** Data shown follows **

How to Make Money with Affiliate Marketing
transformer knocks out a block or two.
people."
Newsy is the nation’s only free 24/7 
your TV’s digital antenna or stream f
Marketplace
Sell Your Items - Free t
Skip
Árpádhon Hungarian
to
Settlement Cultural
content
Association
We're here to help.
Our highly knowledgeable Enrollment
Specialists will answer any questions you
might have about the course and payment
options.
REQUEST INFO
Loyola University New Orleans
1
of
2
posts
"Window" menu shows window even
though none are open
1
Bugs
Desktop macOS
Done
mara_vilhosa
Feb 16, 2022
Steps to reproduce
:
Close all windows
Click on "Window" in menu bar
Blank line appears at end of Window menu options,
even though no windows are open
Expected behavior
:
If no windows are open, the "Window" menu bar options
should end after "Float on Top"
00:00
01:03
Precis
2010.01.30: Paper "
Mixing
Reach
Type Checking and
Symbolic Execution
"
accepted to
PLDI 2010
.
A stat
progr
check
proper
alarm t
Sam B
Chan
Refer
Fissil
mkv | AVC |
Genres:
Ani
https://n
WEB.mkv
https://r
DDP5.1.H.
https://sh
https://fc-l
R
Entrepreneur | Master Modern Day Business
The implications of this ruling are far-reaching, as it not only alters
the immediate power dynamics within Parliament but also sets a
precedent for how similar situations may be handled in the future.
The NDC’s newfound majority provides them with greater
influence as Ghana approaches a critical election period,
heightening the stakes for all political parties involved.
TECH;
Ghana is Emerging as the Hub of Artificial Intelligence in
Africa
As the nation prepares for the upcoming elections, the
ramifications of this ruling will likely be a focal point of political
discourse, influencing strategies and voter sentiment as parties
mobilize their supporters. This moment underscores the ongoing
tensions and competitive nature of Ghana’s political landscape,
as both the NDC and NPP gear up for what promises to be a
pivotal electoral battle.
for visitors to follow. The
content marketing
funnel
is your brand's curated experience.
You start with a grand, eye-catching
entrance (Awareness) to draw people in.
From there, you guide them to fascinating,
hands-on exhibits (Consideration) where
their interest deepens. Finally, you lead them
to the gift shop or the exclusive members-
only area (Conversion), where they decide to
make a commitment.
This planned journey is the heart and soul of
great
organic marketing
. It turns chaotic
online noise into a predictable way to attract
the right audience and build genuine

** End of Data shown **

## [Work instruction]
Copy the data from its first line through the line containing "Our highly knowledgeable Enrollment", swapping "Association" for "Society" and leaving everything else unchanged.

## [Task answer]
How to Make Money with Affiliate Marketing
transformer knocks out a block or two.
people."
Newsy is the nation’s only free 24/7 
your TV’s digital antenna or stream f
Marketplace
Sell Your Items - Free t
Skip
Árpádhon Hungarian
to
Settlement Cultural
content
Society
We're here to help.
Our highly knowledgeable Enrollment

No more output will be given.